L’esposizione alle radiofrequenze non sembrerebbe avere particolari conseguenze sulla salute fetale. È quanto emerge dal progetto SR4/WHO sugli effetti sul sistema riproduttivo legati all’esposizione alle radiofrequenze, coordinato da ENEA e finanziato dall’Organizzazione Mondiale della Sanità (OMS), che ha individuato, tra le tematiche prioritarie da investigare, cancerogenesi, conseguenze sulla salute riproduttiva e alterazioni delle capacità cognitive.
ENEA ha coordinato un panel internazionale composto da esperti di diversi Paesi (Australia, Canada, Cina, Gran Bretagna, Italia e Olanda), che si è occupato degli effetti dell’esposizione a radiofrequenze sulla fertilità maschile e sulla gravidanza in animali da laboratorio. I risultati relativi agli effetti sulla gravidanza sono stati pubblicati sulla rivista Environment International, dove saranno prossimamente pubblicati anche i risultati relativi agli effetti sulla fertilità maschile.
“Dai risultati ottenuti l’esposizione in utero a radiofrequenze non sembra alterare la sopravvivenza fetale – commenta la coordinatrice del progetto Eugenia Cordelli, ricercatrice ENEA del Laboratorio Salute e Ambiente -. Abbiamo solo rilevato una moderata diminuzione del peso alla nascita, ma solo in presenza di livelli di esposizione molto elevati”.
Aggiunge Cordelli: “Abbiamo adottato l’approccio innovativo della revisione sistematica accompagnata da meta-analisi che consente di raccogliere dati di letteratura esaustivi, classificarli, esaminare i possibili fattori che ne mettano a rischio l’obiettività, produrre una sintesi accurata dei risultati e valutare l’affidabilità del risultato complessivo”.
In parole più semplici, una meta-analisi è una analisi statistica che unifica in una singola misura i dati già pubblicati e aumenta l’affidabilità nella stima di un possibile effetto senza nuova sperimentazione. Dalla meta-analisi dei dati non si sono potute trarre conclusioni sugli effetti a lungo termine dell’esposizione in utero a causa dell’eterogeneità dei risultati degli studi sugli effetti neurocomportamentali e sulla fertilità femminile.
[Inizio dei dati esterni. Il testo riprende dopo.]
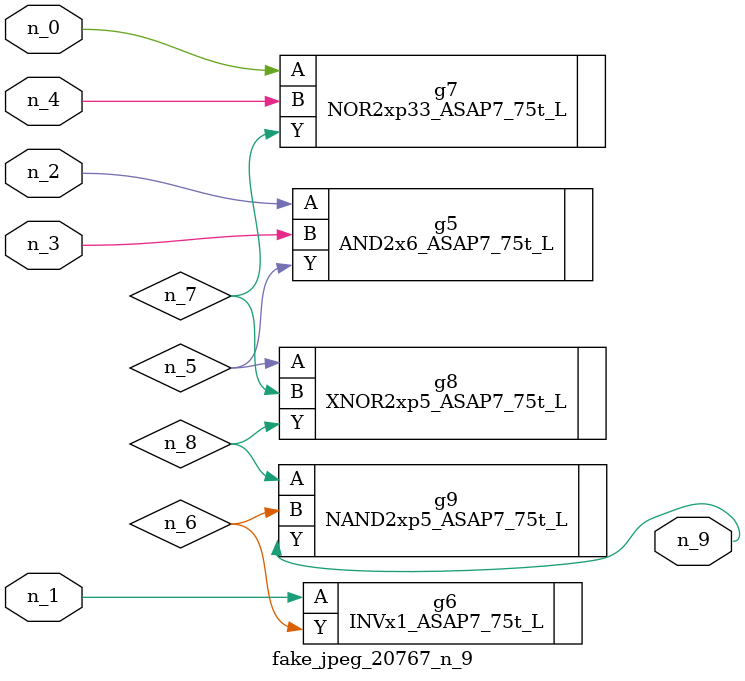
<source format=v>
module fake_jpeg_20767_n_9 (n_3, n_2, n_1, n_0, n_4, n_9);

input n_3;
input n_2;
input n_1;
input n_0;
input n_4;

output n_9;

wire n_8;
wire n_6;
wire n_5;
wire n_7;

AND2x6_ASAP7_75t_L g5 ( 
.A(n_2),
.B(n_3),
.Y(n_5)
);

INVx1_ASAP7_75t_L g6 ( 
.A(n_1),
.Y(n_6)
);

NOR2xp33_ASAP7_75t_L g7 ( 
.A(n_0),
.B(n_4),
.Y(n_7)
);

XNOR2xp5_ASAP7_75t_L g8 ( 
.A(n_5),
.B(n_7),
.Y(n_8)
);

NAND2xp5_ASAP7_75t_L g9 ( 
.A(n_8),
.B(n_6),
.Y(n_9)
);


endmodule
</source>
“Un altro importante risultato ottenuto è stato quello di individuare i limiti delle ricerche svolte fino ad ora e avere ottenuto indicazioni per migliorare gli studi futuri sulla valutazione complessiva del rischio per l’uomo dell’esposizione a radiofrequenze”, spiega Cordelli.
I motivi della non omogeneità dei dati sono legati al moltiplicarsi delle fonti di esposizione, alle tecniche di indagine, ai diversi possibili bersagli biologici e alla mancanza di protocolli di indagine standardizzati e condivisi in questo campo.
“Il progetto risponde proprio all’urgenza di raccogliere e valutare la letteratura scientifica esistente – conclude Cordelli -. Ma è utile anche per organizzare i risultati rendendoli fruibili dagli enti regolatori e individuare lacune e limiti da colmare con nuovi studi”.